November 2022: Iok In Christine Chio Lab

Background:

What is the main focus of your lab?

Pancreatic ductal adenocarcinoma (PDA) is a relatively common and highly lethal malignancy. Although most PDA patients carry common pathogenic mutations (G12D, G12V) of the KRAS gene, therapeutic agents that effectively target mutant KRAS are still not available.  Nonetheless, malignant activation of KRAS generates metabolic byproducts, including reactive oxygen species (ROS), that likely contribute to tumor development and drug resistance. Even though the role of ROS in cancer remains very poorly understood, one popular view posits that ROS can promote tumorigenesis, presumably through the mutagenic consequences of oxidative DNA damage. In addition to this indiscriminate activity, we recently found that ROS can also perform signaling functions in PDA cells through oxidative post-translational modification (oxPTM) of proteins at specific cysteine and methionine residues. Using ex vivo organoid models and chemical proteomic approaches, the Chio lab seeks to develop novel therapeutic approaches to pancreatic cancer by elucidating basic mechanisms of cancer redox biology.

How big is your lab currently?

My team is a group of 8

Where is your lab located?

We are located on the fifth floor of the ICRC.

Current affairs:

What are the most exciting projects/directions in the lab at this moment?

The impact of reactive oxygen species (ROS) on cancer is complex, especially given their context-dependent ability to either promote or suppress tumorigenesis. Interpreting the effects of ROS on cellular behavior is further complicated by their dual potential to indiscriminately oxidize macromolecules or to selectively oxidize redox-reactive residues of target proteins. Indeed, the thiol group of proteinaceous cysteines can serve as a reversible redox switch that regulates distinct signaling outcomes. For example, using our pancreatic organoid model (Cell, 2015), we previously showed that redox signaling through specific cysteine residues promotes tumor cell viability in pancreatic ductal adenocarcinoma (PDA) (Cell, 2016) through protein synthesis regulation (Nature Comms, 2019). Nonetheless, it remains unclear whether redox signaling mechanisms also contribute to the high metastatic potential of PDA, and thus the dismal prognosis associated with this malignancy. In addition to cysteine, methionine residues harbor a redox-reactive sulfur atom that can be oxidized to methionine sulfoxide, and then reduced back to methionine by methionine sulfoxide reductase A (MSRA). Very recently, my group established a novel chemoproteomic approach to characterize redox changes in the methionine proteome of PDA. We found that methionine residues can act as reversible redox switches to control cancer metabolism and metastasis (Molecular Cell, 2022). Moving forward, we are developing heterobifunctional molecules to toggle methionine-based redox switches to curb metastasis. In addition, we are extending our chemoproteomic approach to characterize methionine reactivity in physiological conditions, including wound healing and tissue regeneration. 

Technology:

What are the model systems that your lab is using? 

The Chio lab uses an ex vivo organoid system to study mouse and human pancreatic ductal adenocarcinoma (PDA).

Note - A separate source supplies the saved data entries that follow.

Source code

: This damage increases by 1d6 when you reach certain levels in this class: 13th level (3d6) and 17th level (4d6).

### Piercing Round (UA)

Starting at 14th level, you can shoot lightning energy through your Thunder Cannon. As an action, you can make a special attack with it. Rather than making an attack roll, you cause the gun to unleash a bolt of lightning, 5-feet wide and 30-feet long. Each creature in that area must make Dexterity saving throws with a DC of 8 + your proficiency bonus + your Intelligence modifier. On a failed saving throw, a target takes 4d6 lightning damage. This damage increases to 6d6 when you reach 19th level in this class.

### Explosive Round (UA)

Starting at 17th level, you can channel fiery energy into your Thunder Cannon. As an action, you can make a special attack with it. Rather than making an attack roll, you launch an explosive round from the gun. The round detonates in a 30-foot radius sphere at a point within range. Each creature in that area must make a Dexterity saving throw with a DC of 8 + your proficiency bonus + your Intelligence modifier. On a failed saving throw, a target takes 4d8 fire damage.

This model system, which has since been adopted in labs and hospitals worldwide, allows the culture of both normal and malignant pancreatic ductal cells at each disease stage. As a complementary approach, we use genetically engineered mouse models harboring mutant alleles of KrasG12D, p53R172H, and PdxCre as an autochthonous model of pancreatic cancer.

What are the key techniques that your lab is using? 

In addition to mouse and organoid modeling, my lab utilizes chemoproteomic and metabolomic approaches to study mechanisms of redox metabolism as drivers of tumorigenesis.

What facilities or equipment does your lab absolutely rely upon? Do you use CSCI cores?

Our lab relies heavily on mass spectrometry for both metabolomic and proteomic studies. We frequently use the CSCI flow cytometry core for in vivo cell population analysis and isolation.

Training:

What would be your career advice for students/postdocs?

Innovation is not only having the courage to disrupt convention but also having the grit to transform an idea into a solution.

Are you accepting rotating students at the moment?

We are always looking for trainees who share our excitement about redox biochemistry and metabolism to join our team!

Lab management:

How do members of your lab celebrate accomplishments?

Research is a hard path so we celebrate every little victory, which includes completing sample collection for a big experiment! We are a foodie lab, so my lab members would often bring baked goods to the lab and we would also organize regular lab outings to try new restaurants in town.

Does your lab have any fun traditions?

Not sure if this is a (fun) tradition but at each lab member’s birthday celebration, they would share an embarrassing story or a secret talent with the lab.

What was the most exciting part about starting your new lab?

Seeing my trainees rolling up their sleeves to figure out a difficult problem and coming to my office to share ideas that excite them is by far the most gratifying experience I have had as a mentor.